Beyond the CRPD, Denmark has passed national laws to further guarantee rights for deaf individuals, such as the Consolidated Health Act ensuring interpreters during medical care, and the Act for Compensation of Disabled Employees ensuring an interpreter for up to twenty hours a week while working. Also, deaf students are offered a regulated and free education through the government, just as any other student in Denmark.

The World Federation of the Deaf, an NGO, classifies Denmark as a country with Sign Language Recognition, as well as National Language Council Recognition.

== Primary and secondary education ==
In Denmark, both primary and secondary education are fully funded by the government, which includes education for deaf students. Deaf education has been available in Denmark since 1807, when the first school for hard-of-hearing children was opened in the country, and schooling has been required for all deaf children since 1817. Throughout much of the 19th and 20th centuries, various schools taught using the oral method, the signing method, or a combination of the two, with a majority giving preference to oralism. In the 1970s, as Danish Sign Language gained recognition and popularity, deaf schools adopted a teaching method of total communication. Shortly thereafter in the 1980s, the bilingual-bicultural approach became favored. When cochlear implantation became the norm in the mid-2000s, the country pivoted toward oral education once again, and deaf schools saw a decrease in enrollment.

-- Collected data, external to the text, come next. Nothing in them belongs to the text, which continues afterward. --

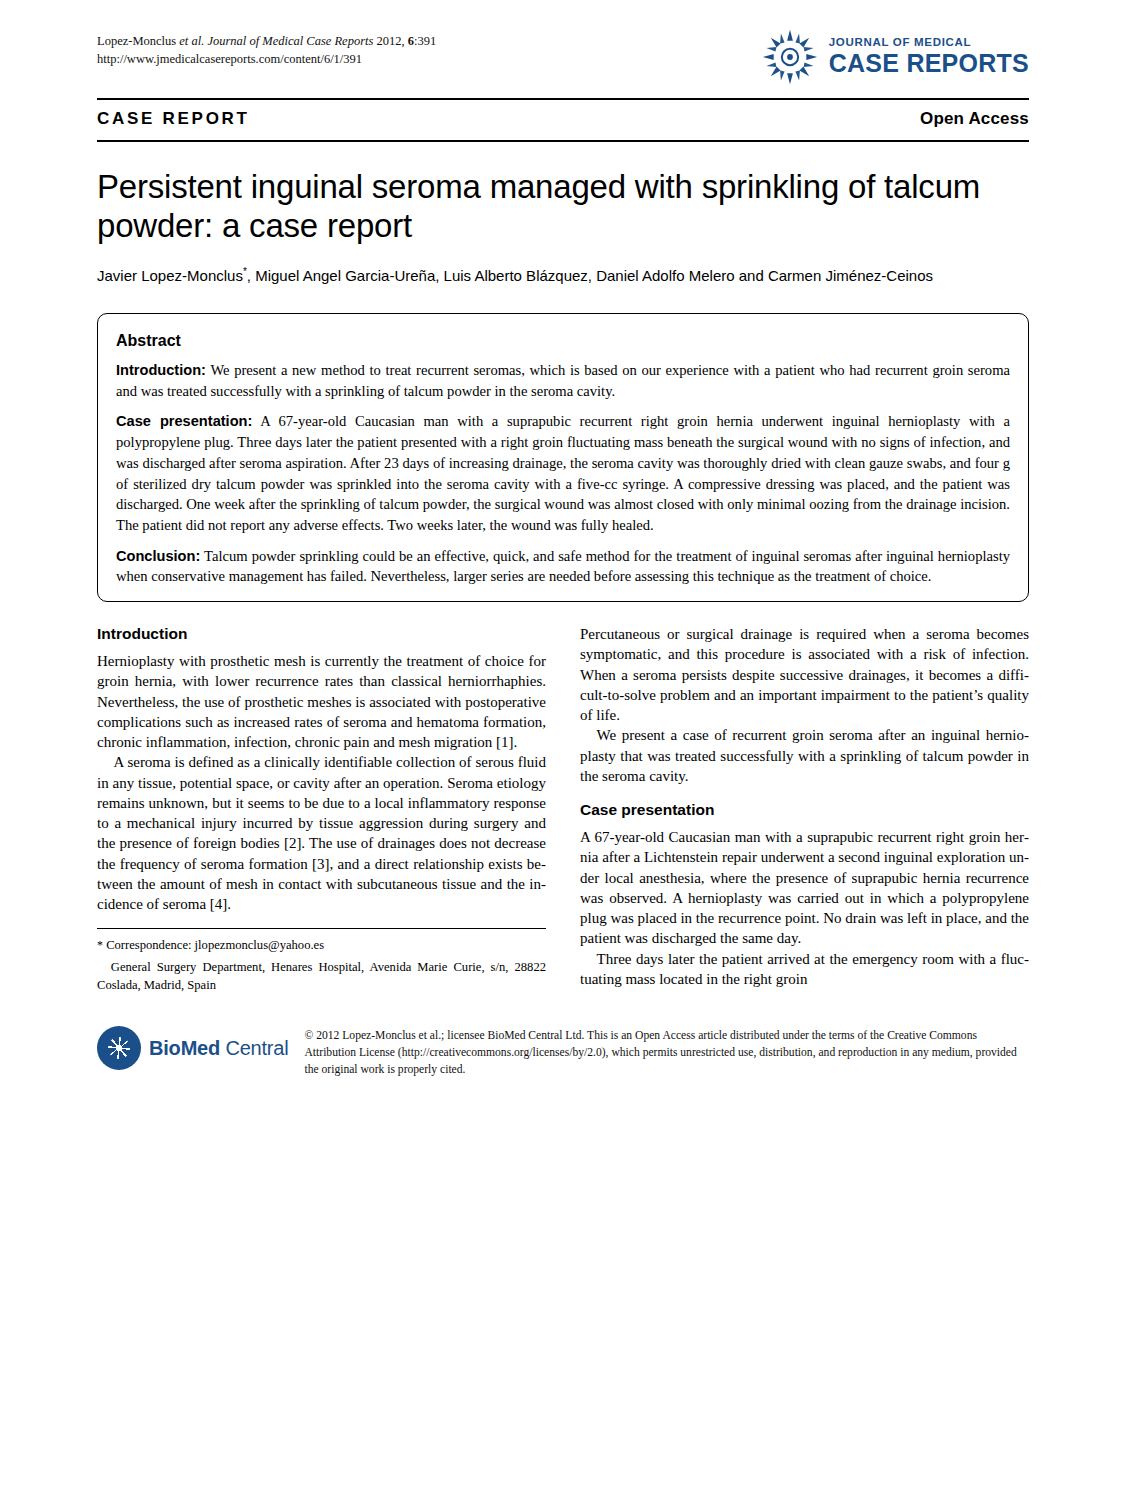Lopez-Monclus et al. Journal of Medical Case Reports 2012, 6:391
http://www.jmedicalcasereports.com/content/6/1/391
Journal of Medical
Case Reports
CASE REPORT
Open Access
Persistent inguinal seroma managed with sprinkling of talcum powder: a case report
Javier Lopez-Monclus*, Miguel Angel Garcia-Ureña, Luis Alberto Blázquez, Daniel Adolfo Melero and Carmen Jiménez-Ceinos
Abstract
Introduction: We present a new method to treat recurrent seromas, which is based on our experience with a patient who had recurrent groin seroma and was treated successfully with a sprinkling of talcum powder in the seroma cavity.
Case presentation: A 67-year-old Caucasian man with a suprapubic recurrent right groin hernia underwent inguinal hernioplasty with a polypropylene plug. Three days later the patient presented with a right groin fluctuating mass beneath the surgical wound with no signs of infection, and was discharged after seroma aspiration. After 23 days of increasing drainage, the seroma cavity was thoroughly dried with clean gauze swabs, and four g of sterilized dry talcum powder was sprinkled into the seroma cavity with a five-cc syringe. A compressive dressing was placed, and the patient was discharged. One week after the sprinkling of talcum powder, the surgical wound was almost closed with only minimal oozing from the drainage incision. The patient did not report any adverse effects. Two weeks later, the wound was fully healed.
Conclusion: Talcum powder sprinkling could be an effective, quick, and safe method for the treatment of inguinal seromas after inguinal hernioplasty when conservative management has failed. Nevertheless, larger series are needed before assessing this technique as the treatment of choice.
Introduction
Hernioplasty with prosthetic mesh is currently the treatment of choice for groin hernia, with lower recurrence rates than classical herniorrhaphies. Nevertheless, the use of prosthetic meshes is associated with postoperative complications such as increased rates of seroma and hematoma formation, chronic inflammation, infection, chronic pain and mesh migration [1].
A seroma is defined as a clinically identifiable collection of serous fluid in any tissue, potential space, or cavity after an operation. Seroma etiology remains unknown, but it seems to be due to a local inflammatory response to a mechanical injury incurred by tissue aggression during surgery and the presence of foreign bodies [2]. The use of drainages does not decrease the frequency of seroma formation [3], and a direct relationship exists between the amount of mesh in contact with subcutaneous tissue and the incidence of seroma [4].
* Correspondence: jlopezmonclus@yahoo.es
General Surgery Department, Henares Hospital, Avenida Marie Curie, s/n, 28822 Coslada, Madrid, Spain
Percutaneous or surgical drainage is required when a seroma becomes symptomatic, and this procedure is associated with a risk of infection. When a seroma persists despite successive drainages, it becomes a difficult-to-solve problem and an important impairment to the patient’s quality of life.
We present a case of recurrent groin seroma after an inguinal hernioplasty that was treated successfully with a sprinkling of talcum powder in the seroma cavity.
Case presentation
A 67-year-old Caucasian man with a suprapubic recurrent right groin hernia after a Lichtenstein repair underwent a second inguinal exploration under local anesthesia, where the presence of suprapubic hernia recurrence was observed. A hernioplasty was carried out in which a polypropylene plug was placed in the recurrence point. No drain was left in place, and the patient was discharged the same day.
Three days later the patient arrived at the emergency room with a fluctuating mass located in the right groin
Bio Med Central
© 2012 Lopez-Monclus et al.; licensee BioMed Central Ltd. This is an Open Access article distributed under the terms of the Creative Commons Attribution License (http://creativecommons.org/licenses/by/2.0), which permits unrestricted use, distribution, and reproduction in any medium, provided the original work is properly cited.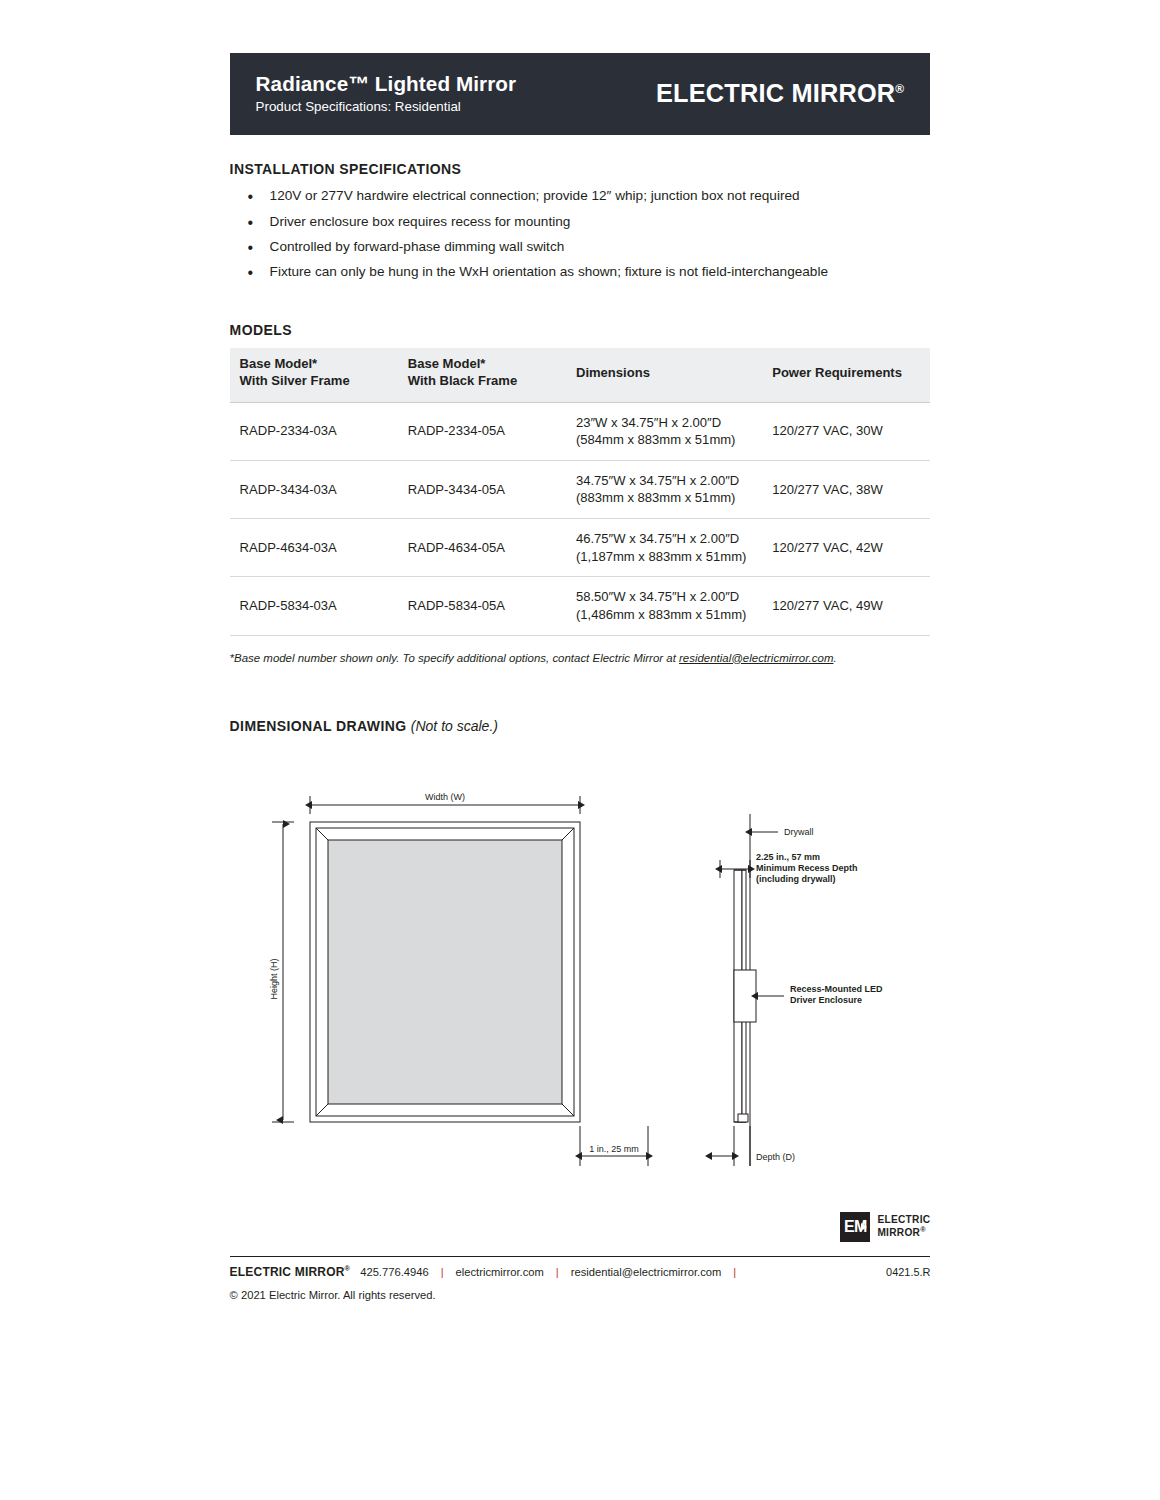Radiance™ Lighted Mirror
Product Specifications: Residential
ELECTRIC MIRROR®
INSTALLATION SPECIFICATIONS
120V or 277V hardwire electrical connection; provide 12″ whip; junction box not required
Driver enclosure box requires recess for mounting
Controlled by forward-phase dimming wall switch
Fixture can only be hung in the WxH orientation as shown; fixture is not field-interchangeable
MODELS
| Base Model* With Silver Frame | Base Model* With Black Frame | Dimensions | Power Requirements |
| --- | --- | --- | --- |
| RADP-2334-03A | RADP-2334-05A | 23″W x 34.75″H x 2.00″D (584mm x 883mm x 51mm) | 120/277 VAC, 30W |
| RADP-3434-03A | RADP-3434-05A | 34.75″W x 34.75″H x 2.00″D (883mm x 883mm x 51mm) | 120/277 VAC, 38W |
| RADP-4634-03A | RADP-4634-05A | 46.75″W x 34.75″H x 2.00″D (1,187mm x 883mm x 51mm) | 120/277 VAC, 42W |
| RADP-5834-03A | RADP-5834-05A | 58.50″W x 34.75″H x 2.00″D (1,486mm x 883mm x 51mm) | 120/277 VAC, 49W |
*Base model number shown only. To specify additional options, contact Electric Mirror at residential@electricmirror.com.
DIMENSIONAL DRAWING (Not to scale.)
Width (W) Height (H) 1 in., 25 mm Drywall 2.25 in., 57 mm Minimum Recess Depth (including drywall) Recess-Mounted LED Driver Enclosure Depth (D)
EM
ELECTRIC
MIRROR®
ELECTRIC MIRROR® 425.776.4946 | electricmirror.com | residential@electricmirror.com | © 2021 Electric Mirror. All rights reserved.
0421.5.R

Today, the Danish government leaves the decision between deaf or mainstream schooling up to the child's parents. Most deaf and hard-of-hearing children are enrolled in their local mainstream school and thus do not use Danish Sign Language in their education.

== Employment ==
Denmark has a 77% employment rate among its general population according to a study done in 2015, but only about a 40% employment rate among deaf and hard-of-hearing adults based on a study published in 2019. The 2019 study also found that deaf or hard-of-hearing people were less likely to own their own company or to be employed in a management position when compared to the general population.

During the hiring process, deaf people have reported unfair application rejections, sometimes expressly due to their deafness. This discrimination occurs despite the fact that it is explicitly against Danish law.

Under the Act for Compensation of Disabled Employees, deaf Danes are granted up to 20 hours a week of interpretation services for the workplace.

== Healthcare ==
All Danish citizens are entitled to a wide array of healthcare services for free, and hard-of-hearing people specifically have protected access to free interpretation services under the Consolidated Health Act. However, hearing impaired patients often face difficulties in obtaining an interpreter at the hospital due to misunderstandings over who is responsible for their cost, or staff refusal to bring in an interpreter when they believe it unnecessary. Additionally, interpreters are only provided when a deaf or hard-of-hearing person is the patient, so if a relative or other visitor needs to speak with anyone in the hospital, they must pay for their own interpreter or find an alternate way to communicate. If an interpreter is not present for whatever reason for a hearing impaired patient, hospital staff will sometimes use the patient's relatives to facilitate communication. For the relative, this creates stress over possibly forgetting to relay important information, and for the patient, this contributes to unwanted feelings of reliance on others.

Deaf Danes have also expressed disappointment over their options for mental health services, as there are no trauma support groups specifically for hard-of-hearing individuals, and hearing support groups are not always welcome to the idea of a hearing impaired member. Further, there is a lack of crisis psychologists who are familiar with Danish Sign Language, and involving an interpreter in the process can create a crisis of confidentiality and an interruption of conversational flow.

Another barrier to healthcare for the hearing impaired is that many of the professionals they encounter are not properly equipped to treat them. Without any training or prior experience, these professionals are unprepared to alter their communication methods for a hard-of-hearing patient.